EXERCISE PROMPT: Retype exactly what runs from the first line of the data to the line with "pinky tip: (153, 161)", keeping both of those lines and skipping pictures.

DATA FOR REVIEW:
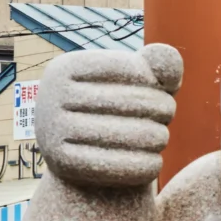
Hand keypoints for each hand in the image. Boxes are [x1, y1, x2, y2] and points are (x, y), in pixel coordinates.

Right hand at [36, 43, 182, 188]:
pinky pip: (128, 166)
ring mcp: (54, 131)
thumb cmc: (112, 113)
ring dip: (159, 138)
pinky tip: (153, 161)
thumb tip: (168, 54)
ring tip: (158, 139)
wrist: (79, 162)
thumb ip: (156, 68)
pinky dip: (149, 164)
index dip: (159, 85)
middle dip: (163, 110)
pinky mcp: (64, 164)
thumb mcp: (132, 85)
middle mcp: (52, 95)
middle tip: (165, 118)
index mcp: (65, 67)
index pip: (135, 70)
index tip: (162, 95)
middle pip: (138, 101)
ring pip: (139, 135)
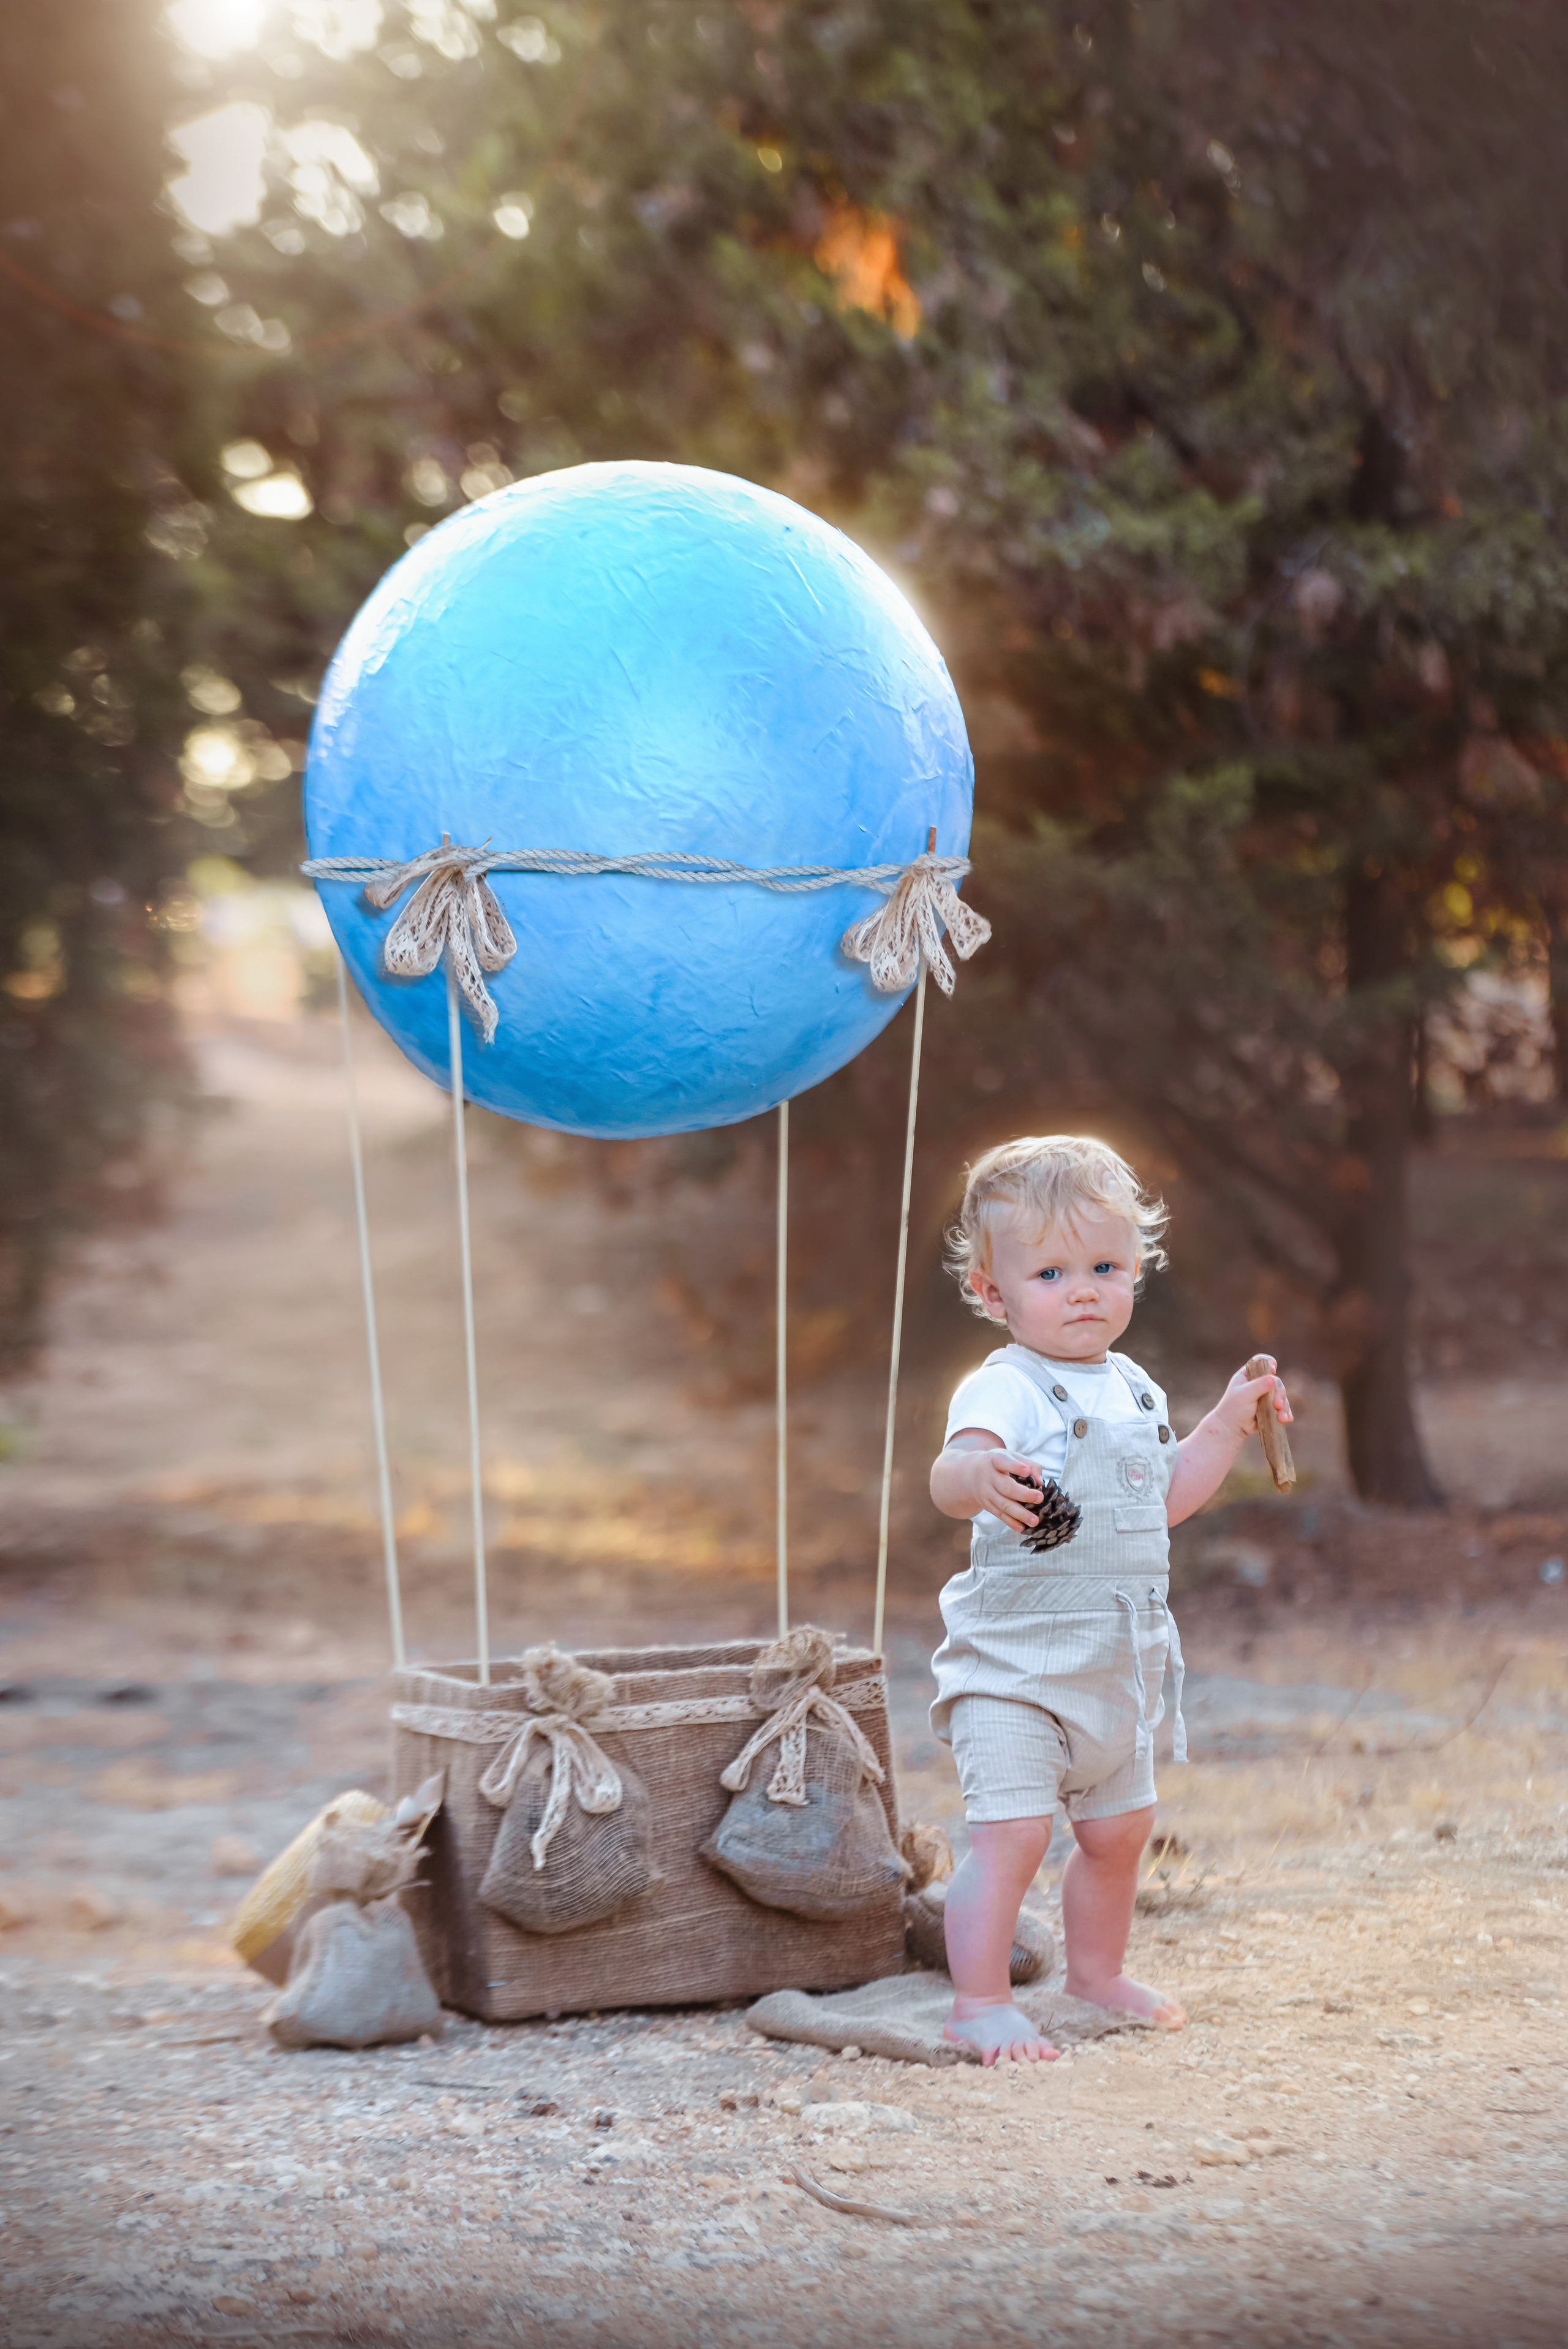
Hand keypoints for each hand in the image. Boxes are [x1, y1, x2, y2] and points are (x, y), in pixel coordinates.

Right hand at [931, 1440, 1045, 1528]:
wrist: (968, 1475)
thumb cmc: (997, 1464)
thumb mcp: (1010, 1456)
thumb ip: (1029, 1464)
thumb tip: (1040, 1481)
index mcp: (994, 1460)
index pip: (1003, 1462)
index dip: (1014, 1466)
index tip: (1027, 1471)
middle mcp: (988, 1477)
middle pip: (1006, 1487)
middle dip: (1023, 1494)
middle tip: (1039, 1498)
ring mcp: (986, 1493)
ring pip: (1003, 1504)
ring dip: (1020, 1514)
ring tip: (1035, 1521)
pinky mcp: (987, 1505)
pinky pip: (999, 1515)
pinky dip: (1011, 1522)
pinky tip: (1022, 1527)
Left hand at [1214, 1356, 1293, 1441]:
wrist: (1232, 1428)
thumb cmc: (1233, 1409)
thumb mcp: (1244, 1395)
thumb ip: (1258, 1386)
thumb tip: (1273, 1378)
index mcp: (1248, 1375)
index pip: (1261, 1362)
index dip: (1269, 1363)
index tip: (1273, 1370)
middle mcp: (1258, 1383)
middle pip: (1276, 1382)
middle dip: (1279, 1394)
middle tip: (1277, 1405)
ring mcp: (1266, 1396)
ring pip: (1281, 1395)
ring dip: (1284, 1406)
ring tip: (1282, 1418)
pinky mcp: (1271, 1408)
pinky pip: (1283, 1407)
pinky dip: (1286, 1412)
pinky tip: (1286, 1419)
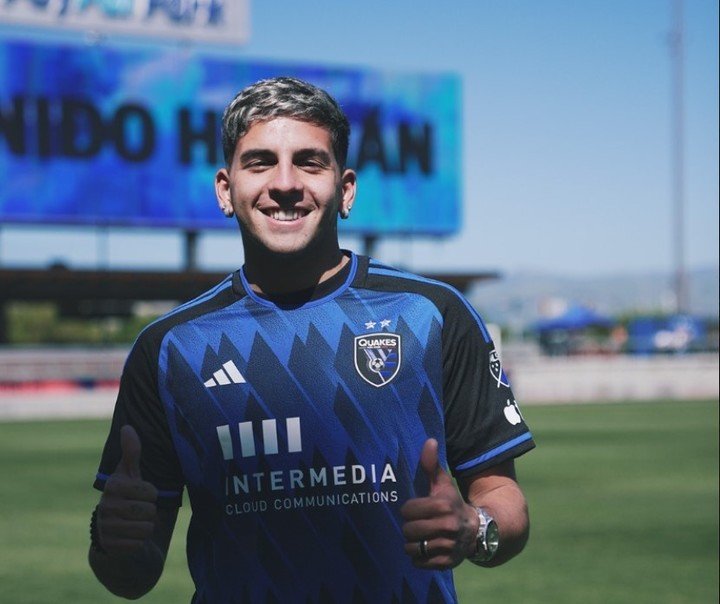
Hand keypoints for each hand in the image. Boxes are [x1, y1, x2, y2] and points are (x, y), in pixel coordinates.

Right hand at [96, 425, 158, 554]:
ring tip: (136, 522)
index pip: (150, 492)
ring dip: (147, 527)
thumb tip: (127, 426)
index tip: (143, 494)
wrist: (113, 530)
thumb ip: (131, 452)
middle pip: (149, 511)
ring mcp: (105, 527)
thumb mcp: (130, 473)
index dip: (152, 494)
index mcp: (112, 486)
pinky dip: (140, 541)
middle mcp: (105, 506)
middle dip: (151, 512)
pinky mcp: (109, 546)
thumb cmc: (126, 496)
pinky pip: (138, 544)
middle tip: (140, 510)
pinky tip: (130, 536)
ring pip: (146, 528)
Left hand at [400, 438, 477, 568]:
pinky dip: (419, 558)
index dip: (409, 509)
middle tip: (418, 524)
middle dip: (410, 527)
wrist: (478, 530)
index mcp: (443, 506)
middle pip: (408, 530)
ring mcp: (448, 546)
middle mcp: (447, 527)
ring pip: (412, 548)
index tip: (416, 509)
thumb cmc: (453, 503)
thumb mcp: (443, 484)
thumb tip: (429, 440)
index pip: (408, 510)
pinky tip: (428, 548)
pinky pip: (419, 563)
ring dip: (413, 543)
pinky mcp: (447, 563)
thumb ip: (432, 464)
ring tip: (422, 536)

ANSWER TO THIS TASK:
Hand keypoints for each hand in the image. Boxes are [x1, y1, x2, y2] and points are (x, y), in pixel coordinates.

Right hand at [36, 43, 182, 188]:
pinky pip: (128, 166)
ring mcp: (54, 131)
thumb cmc: (112, 113)
ring dip: (159, 138)
pinky tip: (153, 161)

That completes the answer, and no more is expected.